Die Stelle dient der Qualifizierung in der ersten Qualifikationsphase mit dem Ziel der Promotion. Im nachfolgend skizzierten Forschungs- und obligatorischen Studienprogramm werden Aufgaben übertragen, die der Durchführung einer Promotion förderlich sind.

 

An dem von der Universität Greifswald, der Technischen Universität Trondheim in Norwegen und der Universität Tartu in Estland getragenen Internationalen Graduiertenkolleg sind in Greifswald die Fächer Neuere deutsche Literatur, Skandinavistik, Fennistik, Baltische und Slawische Philologien, Geschichts- und Politikwissenschaften sowie Philosophie beteiligt. Sie werden in Trondheim und Tartu von den Disziplinen Vergleichende und Nordische Literaturwissenschaften, Ethnologie, Germanistik, Geschichts- und Politikwissenschaft sowie Philosophie beteiligt. Sie werden in Trondheim und Tartu von den Disziplinen Vergleichende und Nordische Literaturwissenschaften, Ethnologie, Germanistik, Geschichtswissenschaft, Theologie und Filmwissenschaften ergänzt.

 

Als Name für eine Kategorie narrativer Sinnbildung wird der Begriff 'Peripetie' erstmals in Aristoteles' Poetik verwendet. Das Graduiertenkolleg nimmt das Konzept der Peripetie auf, verwendet es aber als interdisziplinär weiterentwickelten Sammelbegriff für Wendepunkte verschiedenster Art, für Revolutionen, Reformationen, Katastrophen, oder tipping points. Das internationale Graduiertenkolleg "Ostsee-Peripetien" will den Peripetie-Begriff nutzen, um Entwicklungen, Wahrnehmungen und Narrationen von Ereignissen des Ostseeraums auf methodisch reflektierte Weise zu erforschen. Promotionsprojekte aus dem Bereich Neuere deutsche Literatur könnten mit Blick auf das Konzept der Peripetie z.B. ‚Wenderomane‘, Fluchtgeschichten oder literarische Darstellungen von Revolutionen oder Katastrophen untersuchen, könnten systematisch-konzeptuelle Fragen zur Weiterentwicklung des Peripetie-  und Ereignis-Begriffs verfolgen oder literaturgeschichtlich relevante Wendepunkte aus dem Zeitraum vom 18. Jahrhundert bis zur Gegenwart mit Wurzeln im oder mit besonderer Ausstrahlung in den Ostseeraum in den Blick nehmen. Vor diesem Hintergrund richtet sich die vorliegende Ausschreibung an Absolvent*innen der Neueren deutschen Literatur/Germanistik mit Promotionsthemen im Kontext der Forschungsschwerpunkte des Kollegs, die sie hier weiter ausgeführt finden: www.uni-greifswald.de/peripeties.

 

 

Das Studienprogramm bietet hierzu Lehrveranstaltungen vor Ort sowie trinationale Workshops und Akademien in Greifswald, Trondheim und Tartu an. Zusätzliche individuelle Forschungsaufenthalte von Kollegiat*innen an den Partneruniversitäten sind vorgesehen. Die erforderlichen Mobilitätskosten werden zusätzlich zum monatlichen Gehalt bereitgestellt. 

 

Einstellungsvoraussetzungen:
Die*der Bewerber*in hat ihr*sein Hochschulstudium (regulär Master oder Staatsexamen) im Fach Neuere deutsche Literatur bzw. Germanistik/Deutsch mit einem überdurchschnittlichen Examen abgeschlossen und zeigt Begeisterung für die Arbeit in einem interdisziplinären und internationalen Arbeitsumfeld.

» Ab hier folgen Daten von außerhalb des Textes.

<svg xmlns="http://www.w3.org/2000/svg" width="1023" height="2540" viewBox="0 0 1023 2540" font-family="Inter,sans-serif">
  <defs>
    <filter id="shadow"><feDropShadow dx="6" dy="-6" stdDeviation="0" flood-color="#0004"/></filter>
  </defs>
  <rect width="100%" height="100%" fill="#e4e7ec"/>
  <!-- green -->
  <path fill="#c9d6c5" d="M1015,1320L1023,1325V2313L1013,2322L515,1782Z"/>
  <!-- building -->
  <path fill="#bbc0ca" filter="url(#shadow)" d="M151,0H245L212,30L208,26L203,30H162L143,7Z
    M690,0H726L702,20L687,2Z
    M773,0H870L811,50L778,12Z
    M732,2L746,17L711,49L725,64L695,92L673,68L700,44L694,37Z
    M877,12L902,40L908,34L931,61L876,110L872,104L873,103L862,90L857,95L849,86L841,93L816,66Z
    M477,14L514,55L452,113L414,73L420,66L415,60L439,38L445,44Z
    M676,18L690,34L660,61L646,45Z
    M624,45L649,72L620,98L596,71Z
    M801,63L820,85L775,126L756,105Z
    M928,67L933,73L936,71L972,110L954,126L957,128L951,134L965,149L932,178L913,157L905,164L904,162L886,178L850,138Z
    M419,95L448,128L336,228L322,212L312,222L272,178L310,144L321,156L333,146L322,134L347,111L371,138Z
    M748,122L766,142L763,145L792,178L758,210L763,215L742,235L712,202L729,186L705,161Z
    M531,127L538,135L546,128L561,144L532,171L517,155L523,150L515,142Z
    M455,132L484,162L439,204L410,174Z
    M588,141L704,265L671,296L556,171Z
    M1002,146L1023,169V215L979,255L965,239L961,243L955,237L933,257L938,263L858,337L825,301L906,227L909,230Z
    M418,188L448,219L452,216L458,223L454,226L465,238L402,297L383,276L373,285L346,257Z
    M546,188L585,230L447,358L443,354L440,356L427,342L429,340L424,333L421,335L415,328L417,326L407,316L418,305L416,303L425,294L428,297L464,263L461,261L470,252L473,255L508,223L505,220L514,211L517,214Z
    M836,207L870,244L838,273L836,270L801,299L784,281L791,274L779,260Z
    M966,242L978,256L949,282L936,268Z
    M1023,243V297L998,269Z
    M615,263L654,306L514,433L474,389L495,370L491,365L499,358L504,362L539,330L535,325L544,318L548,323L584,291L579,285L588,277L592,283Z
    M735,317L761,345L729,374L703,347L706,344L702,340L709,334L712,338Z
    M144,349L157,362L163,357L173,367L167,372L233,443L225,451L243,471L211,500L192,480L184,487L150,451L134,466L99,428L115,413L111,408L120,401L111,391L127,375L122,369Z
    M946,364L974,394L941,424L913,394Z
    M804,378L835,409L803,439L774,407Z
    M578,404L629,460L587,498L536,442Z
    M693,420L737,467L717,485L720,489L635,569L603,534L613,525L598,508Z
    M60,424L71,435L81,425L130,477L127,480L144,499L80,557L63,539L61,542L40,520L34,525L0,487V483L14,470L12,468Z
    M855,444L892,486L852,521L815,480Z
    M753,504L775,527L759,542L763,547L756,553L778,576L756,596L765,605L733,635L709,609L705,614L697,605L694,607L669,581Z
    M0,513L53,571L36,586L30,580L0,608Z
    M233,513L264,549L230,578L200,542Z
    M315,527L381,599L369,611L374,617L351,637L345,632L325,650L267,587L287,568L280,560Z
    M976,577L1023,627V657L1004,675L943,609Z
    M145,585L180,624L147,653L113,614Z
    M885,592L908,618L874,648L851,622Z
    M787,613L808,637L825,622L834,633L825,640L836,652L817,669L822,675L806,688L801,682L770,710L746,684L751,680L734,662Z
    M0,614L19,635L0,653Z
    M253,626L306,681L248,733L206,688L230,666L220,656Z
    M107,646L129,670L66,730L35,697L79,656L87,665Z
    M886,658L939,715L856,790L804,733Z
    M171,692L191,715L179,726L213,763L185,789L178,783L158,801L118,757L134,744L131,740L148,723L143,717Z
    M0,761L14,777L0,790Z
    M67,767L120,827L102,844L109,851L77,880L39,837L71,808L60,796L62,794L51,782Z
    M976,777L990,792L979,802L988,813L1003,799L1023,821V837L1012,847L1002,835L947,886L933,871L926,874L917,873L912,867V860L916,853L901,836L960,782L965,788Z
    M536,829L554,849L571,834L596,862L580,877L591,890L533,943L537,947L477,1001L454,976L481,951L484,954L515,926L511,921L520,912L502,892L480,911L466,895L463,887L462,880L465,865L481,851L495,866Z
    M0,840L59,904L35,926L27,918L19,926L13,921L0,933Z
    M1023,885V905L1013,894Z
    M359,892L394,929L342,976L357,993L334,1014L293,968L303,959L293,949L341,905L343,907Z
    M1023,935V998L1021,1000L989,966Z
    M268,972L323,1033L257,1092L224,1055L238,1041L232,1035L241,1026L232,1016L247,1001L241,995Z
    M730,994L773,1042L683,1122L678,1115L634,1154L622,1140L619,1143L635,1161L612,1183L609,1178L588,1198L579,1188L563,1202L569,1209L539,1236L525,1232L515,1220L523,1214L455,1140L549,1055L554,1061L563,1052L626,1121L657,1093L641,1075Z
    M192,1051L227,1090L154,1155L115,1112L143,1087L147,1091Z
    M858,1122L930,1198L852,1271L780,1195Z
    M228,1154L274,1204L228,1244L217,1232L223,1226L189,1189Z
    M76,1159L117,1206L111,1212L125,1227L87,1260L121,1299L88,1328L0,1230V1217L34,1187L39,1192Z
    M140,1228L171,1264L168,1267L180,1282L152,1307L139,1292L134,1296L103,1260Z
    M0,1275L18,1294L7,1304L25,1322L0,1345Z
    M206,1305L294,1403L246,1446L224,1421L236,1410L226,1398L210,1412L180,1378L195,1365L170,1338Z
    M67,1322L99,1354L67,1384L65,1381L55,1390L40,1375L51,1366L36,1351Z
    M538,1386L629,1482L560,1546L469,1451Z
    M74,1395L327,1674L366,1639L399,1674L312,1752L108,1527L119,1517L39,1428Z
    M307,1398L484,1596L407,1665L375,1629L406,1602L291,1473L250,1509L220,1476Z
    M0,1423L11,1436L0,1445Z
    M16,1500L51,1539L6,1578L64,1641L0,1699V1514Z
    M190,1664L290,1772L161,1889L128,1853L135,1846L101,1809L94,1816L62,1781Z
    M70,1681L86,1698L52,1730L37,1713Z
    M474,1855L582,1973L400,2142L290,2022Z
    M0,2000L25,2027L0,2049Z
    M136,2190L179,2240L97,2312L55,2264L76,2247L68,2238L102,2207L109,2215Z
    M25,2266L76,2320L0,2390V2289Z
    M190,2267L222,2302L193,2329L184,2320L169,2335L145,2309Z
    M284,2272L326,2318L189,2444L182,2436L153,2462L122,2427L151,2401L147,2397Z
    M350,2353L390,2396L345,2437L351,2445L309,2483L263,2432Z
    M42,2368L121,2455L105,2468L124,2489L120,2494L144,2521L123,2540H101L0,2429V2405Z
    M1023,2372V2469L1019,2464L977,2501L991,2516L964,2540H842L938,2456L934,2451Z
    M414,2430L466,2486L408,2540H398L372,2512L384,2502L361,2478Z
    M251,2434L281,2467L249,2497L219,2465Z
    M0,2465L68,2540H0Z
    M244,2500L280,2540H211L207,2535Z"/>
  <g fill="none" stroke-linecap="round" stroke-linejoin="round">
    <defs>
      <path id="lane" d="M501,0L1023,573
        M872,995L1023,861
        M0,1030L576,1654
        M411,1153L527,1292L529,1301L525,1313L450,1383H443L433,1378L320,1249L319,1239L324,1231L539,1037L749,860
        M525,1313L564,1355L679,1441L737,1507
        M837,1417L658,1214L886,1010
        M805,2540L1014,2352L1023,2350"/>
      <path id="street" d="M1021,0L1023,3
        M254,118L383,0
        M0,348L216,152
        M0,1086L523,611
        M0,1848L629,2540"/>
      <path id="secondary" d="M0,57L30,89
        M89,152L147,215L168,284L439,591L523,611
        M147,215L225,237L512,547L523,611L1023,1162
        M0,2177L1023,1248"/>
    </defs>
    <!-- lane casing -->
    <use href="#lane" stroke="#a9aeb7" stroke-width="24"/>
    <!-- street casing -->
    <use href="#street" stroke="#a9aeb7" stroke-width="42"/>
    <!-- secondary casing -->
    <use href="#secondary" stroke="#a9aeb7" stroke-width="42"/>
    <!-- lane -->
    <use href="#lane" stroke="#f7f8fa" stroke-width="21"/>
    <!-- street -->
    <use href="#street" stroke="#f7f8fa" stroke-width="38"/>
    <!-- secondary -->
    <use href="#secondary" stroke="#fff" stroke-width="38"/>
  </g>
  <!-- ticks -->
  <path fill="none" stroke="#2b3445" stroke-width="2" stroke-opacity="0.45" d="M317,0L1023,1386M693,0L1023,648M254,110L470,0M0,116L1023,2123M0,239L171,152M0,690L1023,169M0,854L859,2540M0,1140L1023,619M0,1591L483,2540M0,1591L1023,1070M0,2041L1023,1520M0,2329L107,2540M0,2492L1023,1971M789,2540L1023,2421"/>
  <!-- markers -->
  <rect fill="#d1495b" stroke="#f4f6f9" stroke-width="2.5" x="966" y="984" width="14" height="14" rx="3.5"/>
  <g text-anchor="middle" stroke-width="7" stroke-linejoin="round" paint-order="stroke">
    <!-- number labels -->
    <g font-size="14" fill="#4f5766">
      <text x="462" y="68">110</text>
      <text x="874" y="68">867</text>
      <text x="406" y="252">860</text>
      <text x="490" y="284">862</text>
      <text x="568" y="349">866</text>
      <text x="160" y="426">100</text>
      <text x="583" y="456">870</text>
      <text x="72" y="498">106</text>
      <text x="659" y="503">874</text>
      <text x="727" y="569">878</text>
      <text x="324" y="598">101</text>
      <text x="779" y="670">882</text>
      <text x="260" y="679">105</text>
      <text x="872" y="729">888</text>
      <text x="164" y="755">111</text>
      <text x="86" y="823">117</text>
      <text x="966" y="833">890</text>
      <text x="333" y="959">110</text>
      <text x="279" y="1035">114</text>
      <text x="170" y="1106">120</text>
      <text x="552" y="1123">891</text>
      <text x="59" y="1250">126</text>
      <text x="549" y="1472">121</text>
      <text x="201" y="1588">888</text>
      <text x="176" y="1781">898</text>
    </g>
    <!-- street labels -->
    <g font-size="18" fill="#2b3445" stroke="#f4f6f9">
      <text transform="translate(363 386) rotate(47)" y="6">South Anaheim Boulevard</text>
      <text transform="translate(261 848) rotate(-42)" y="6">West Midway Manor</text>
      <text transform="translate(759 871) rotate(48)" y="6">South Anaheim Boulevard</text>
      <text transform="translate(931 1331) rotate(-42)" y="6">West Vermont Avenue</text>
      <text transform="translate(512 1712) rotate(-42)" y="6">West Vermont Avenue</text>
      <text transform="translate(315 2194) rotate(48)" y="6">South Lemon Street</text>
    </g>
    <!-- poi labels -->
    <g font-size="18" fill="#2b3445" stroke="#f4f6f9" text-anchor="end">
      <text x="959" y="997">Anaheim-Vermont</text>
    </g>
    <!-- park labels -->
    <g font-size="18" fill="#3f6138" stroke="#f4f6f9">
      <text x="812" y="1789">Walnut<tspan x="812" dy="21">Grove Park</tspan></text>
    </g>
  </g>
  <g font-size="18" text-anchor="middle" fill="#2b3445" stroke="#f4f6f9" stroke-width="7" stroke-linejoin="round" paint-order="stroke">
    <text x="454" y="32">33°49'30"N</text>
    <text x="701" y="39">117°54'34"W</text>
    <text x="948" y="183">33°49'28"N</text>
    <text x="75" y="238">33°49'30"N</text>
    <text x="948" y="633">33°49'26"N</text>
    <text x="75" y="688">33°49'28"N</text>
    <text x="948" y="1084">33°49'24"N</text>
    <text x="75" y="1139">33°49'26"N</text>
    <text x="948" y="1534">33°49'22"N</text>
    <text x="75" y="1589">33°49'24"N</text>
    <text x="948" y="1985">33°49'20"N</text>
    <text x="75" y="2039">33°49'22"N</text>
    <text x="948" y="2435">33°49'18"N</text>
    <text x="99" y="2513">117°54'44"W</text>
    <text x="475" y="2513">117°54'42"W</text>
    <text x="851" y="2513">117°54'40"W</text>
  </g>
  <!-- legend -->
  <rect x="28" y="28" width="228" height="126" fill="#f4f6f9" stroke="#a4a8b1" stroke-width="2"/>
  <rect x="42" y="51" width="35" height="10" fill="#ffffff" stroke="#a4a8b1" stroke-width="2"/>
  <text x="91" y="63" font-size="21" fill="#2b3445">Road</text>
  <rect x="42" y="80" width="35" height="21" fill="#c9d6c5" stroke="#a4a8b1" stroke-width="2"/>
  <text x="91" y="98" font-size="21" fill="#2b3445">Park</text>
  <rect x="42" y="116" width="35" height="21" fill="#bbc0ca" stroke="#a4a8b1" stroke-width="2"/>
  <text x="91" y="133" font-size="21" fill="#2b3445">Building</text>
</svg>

Von der*dem Bewerber*in werden gute Englischkenntnisse in Wort und Schrift zusammen mit guten Kenntnissen mindestens einer Sprache des Ostseeraums erwartet (Deutsch miteingeschlossen). Erforderlich sind zudem ein hohes Maß an Selbstständigkeit, Effizienz und Verantwortungsbewusstsein sowie hohe soziale Kompetenz. 

 

Das zweistufige Bewerbungsverfahren erfordert zunächst ein aussagekräftiges und die Motivation der*des Bewerber*in widerspiegelndes Anschreiben, einen tabellarischen Lebenslauf sowie ein 5-10-seitiges Forschungsexposé mit Bezug zu wenigstens einem der auf der Website genannten Forschungsschwerpunkte. Zusätzlich sind ein Empfehlungsschreiben (Hochschullehrer*in) sowie Abitur- und Examenszeugnisse einzureichen. Ebenso ist die Abschlussarbeit als PDF beizufügen. Im Anschluss an das Auswahlverfahren werden geeignete Kandidat*innen zu einem Vorstellungsgespräch eingeladen. Texte und nähere Informationen hierzu werden den Kandidat*innen mit der Einladung bereitgestellt.

 

Diese Ausschreibung richtet sich an alle Personen unabhängig von ihrem Geschlecht. 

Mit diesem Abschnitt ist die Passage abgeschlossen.